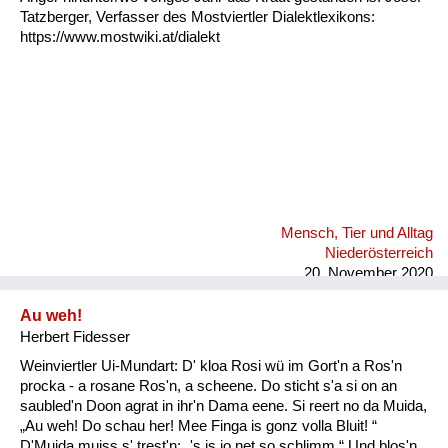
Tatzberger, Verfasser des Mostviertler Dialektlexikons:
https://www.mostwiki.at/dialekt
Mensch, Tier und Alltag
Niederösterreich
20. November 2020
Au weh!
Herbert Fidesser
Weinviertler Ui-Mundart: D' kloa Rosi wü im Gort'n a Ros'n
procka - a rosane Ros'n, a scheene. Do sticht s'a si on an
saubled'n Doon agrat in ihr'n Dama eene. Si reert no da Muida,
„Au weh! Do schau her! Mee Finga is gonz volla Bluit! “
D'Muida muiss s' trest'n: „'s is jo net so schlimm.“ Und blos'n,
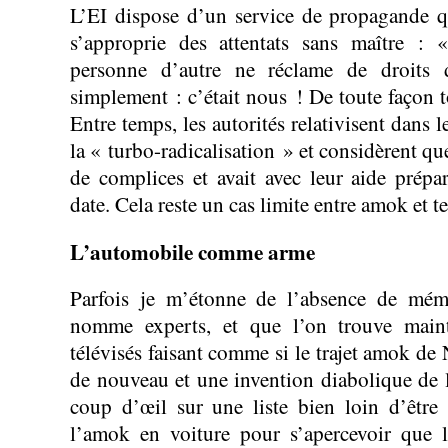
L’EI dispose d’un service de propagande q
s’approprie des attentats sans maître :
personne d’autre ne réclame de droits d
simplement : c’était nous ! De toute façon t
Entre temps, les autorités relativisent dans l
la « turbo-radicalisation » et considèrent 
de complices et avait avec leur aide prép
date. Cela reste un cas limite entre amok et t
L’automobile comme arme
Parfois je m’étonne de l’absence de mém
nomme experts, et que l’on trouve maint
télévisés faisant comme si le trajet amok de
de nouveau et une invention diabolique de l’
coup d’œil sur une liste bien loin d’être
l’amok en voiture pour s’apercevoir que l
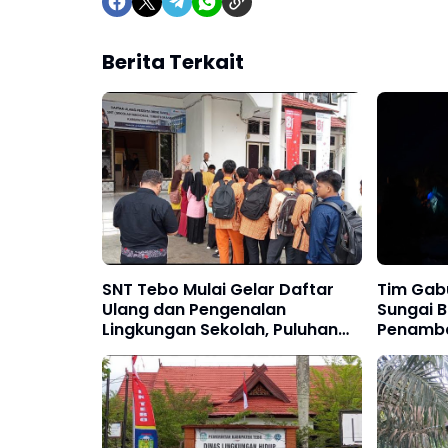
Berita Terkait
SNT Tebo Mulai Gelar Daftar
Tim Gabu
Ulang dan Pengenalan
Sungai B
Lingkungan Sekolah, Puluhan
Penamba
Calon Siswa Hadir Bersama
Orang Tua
|---|
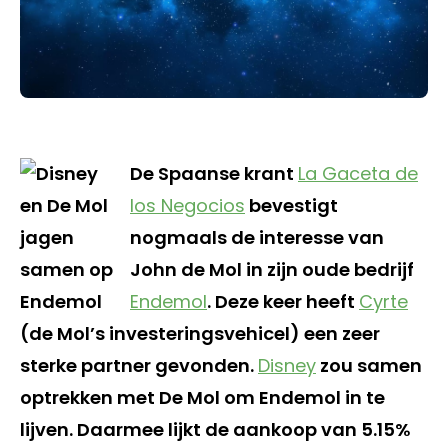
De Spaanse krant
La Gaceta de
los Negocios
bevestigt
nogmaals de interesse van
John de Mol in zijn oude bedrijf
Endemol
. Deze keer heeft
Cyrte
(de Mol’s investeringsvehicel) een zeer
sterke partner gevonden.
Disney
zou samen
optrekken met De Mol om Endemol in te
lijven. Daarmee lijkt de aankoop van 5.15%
|---|
GOAL OF THE EXERCISE → Please give the number of lines above that contain the string "Muida", and nothing more.

ANSWER → 2